▶ [Problem description] Write the lines below out exactly, dropping each picture.
Data provided: Begin
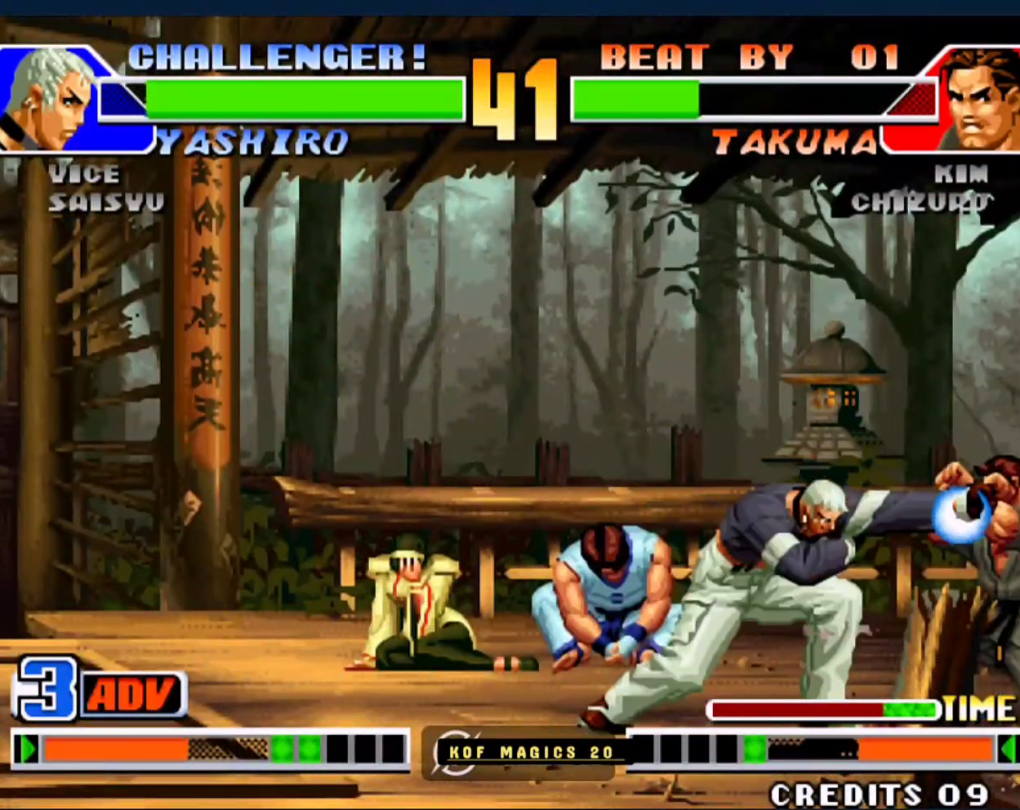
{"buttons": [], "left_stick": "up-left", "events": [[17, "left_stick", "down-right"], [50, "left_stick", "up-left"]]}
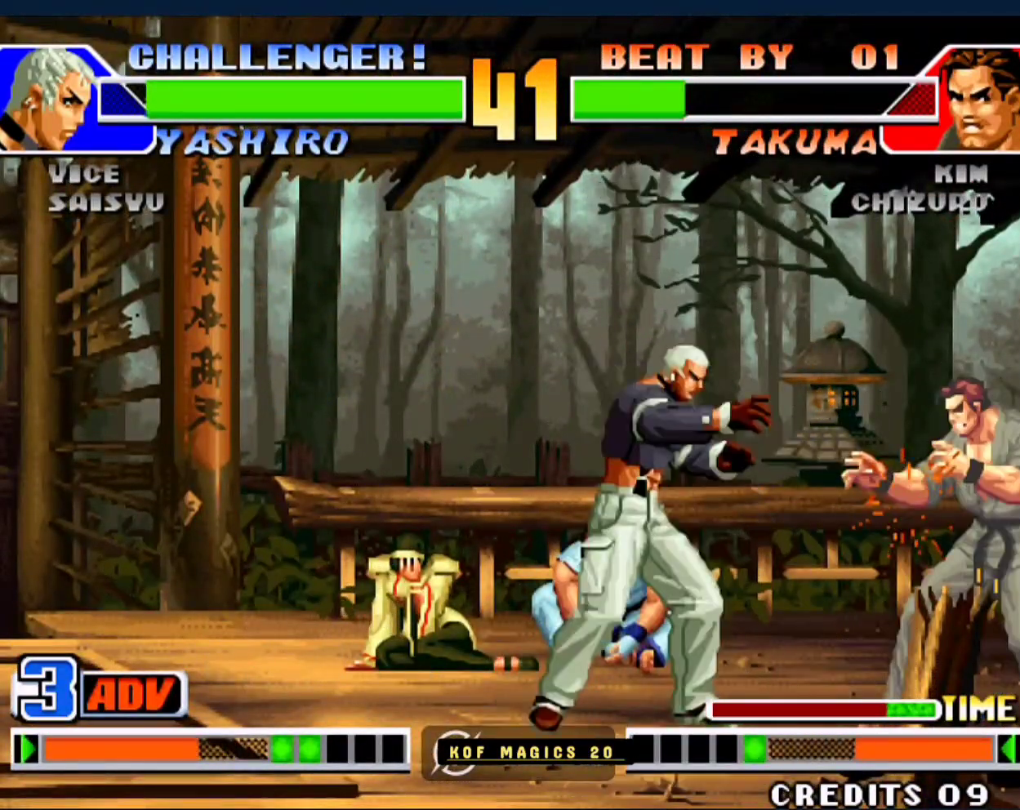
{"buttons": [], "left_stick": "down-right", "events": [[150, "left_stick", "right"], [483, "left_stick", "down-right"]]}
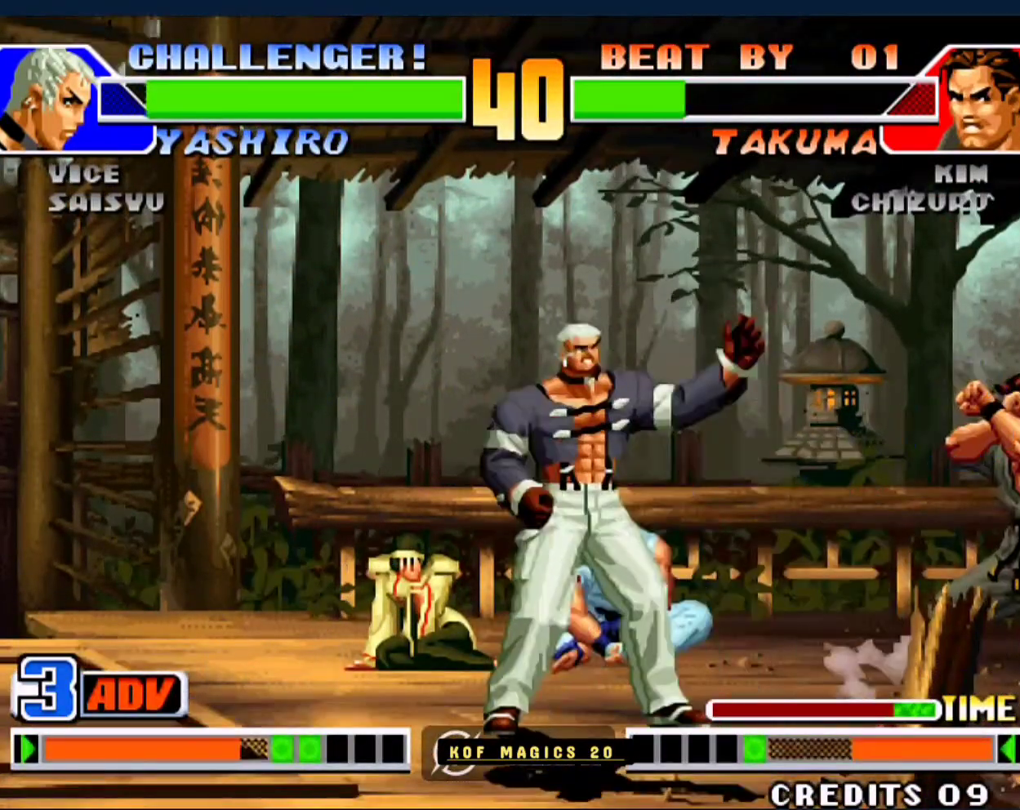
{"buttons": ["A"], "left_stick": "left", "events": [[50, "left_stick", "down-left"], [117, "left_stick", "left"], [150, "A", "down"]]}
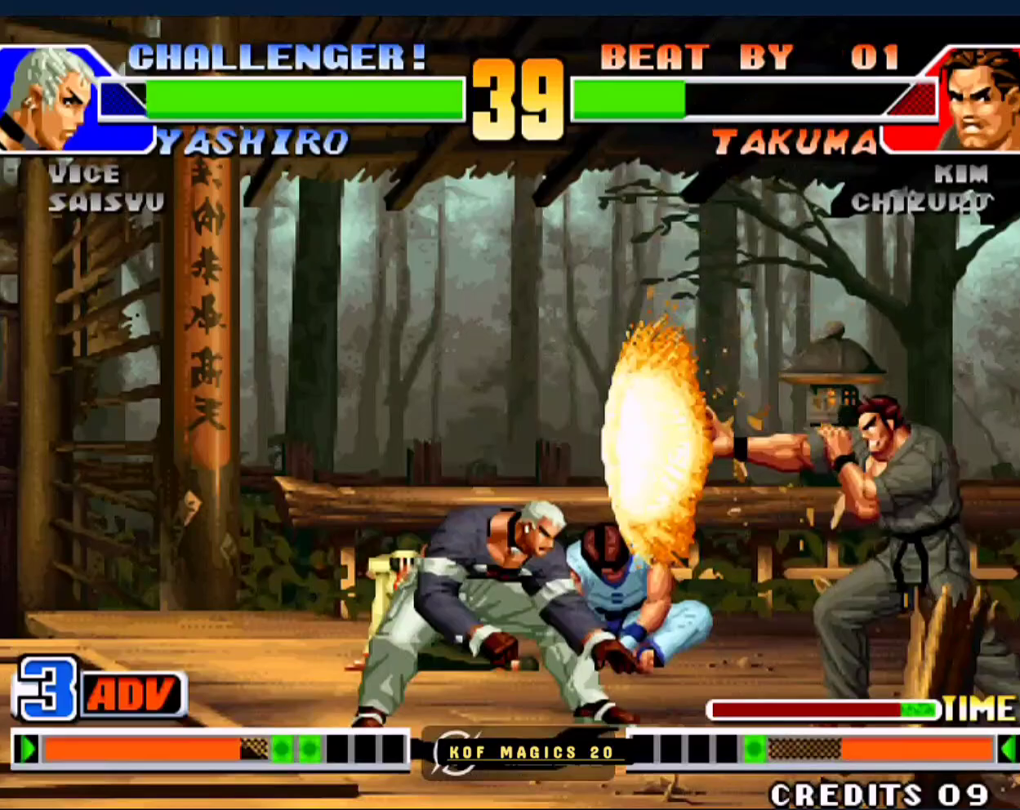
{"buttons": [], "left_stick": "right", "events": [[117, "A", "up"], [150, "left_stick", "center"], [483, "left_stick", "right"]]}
Data provided: End
▶ [Task output]
{"buttons": [], "left_stick": "up-left", "events": [[17, "left_stick", "down-right"], [50, "left_stick", "up-left"]]}
{"buttons": [], "left_stick": "down-right", "events": [[150, "left_stick", "right"], [483, "left_stick", "down-right"]]}
{"buttons": ["A"], "left_stick": "left", "events": [[50, "left_stick", "down-left"], [117, "left_stick", "left"], [150, "A", "down"]]}
{"buttons": [], "left_stick": "right", "events": [[117, "A", "up"], [150, "left_stick", "center"], [483, "left_stick", "right"]]}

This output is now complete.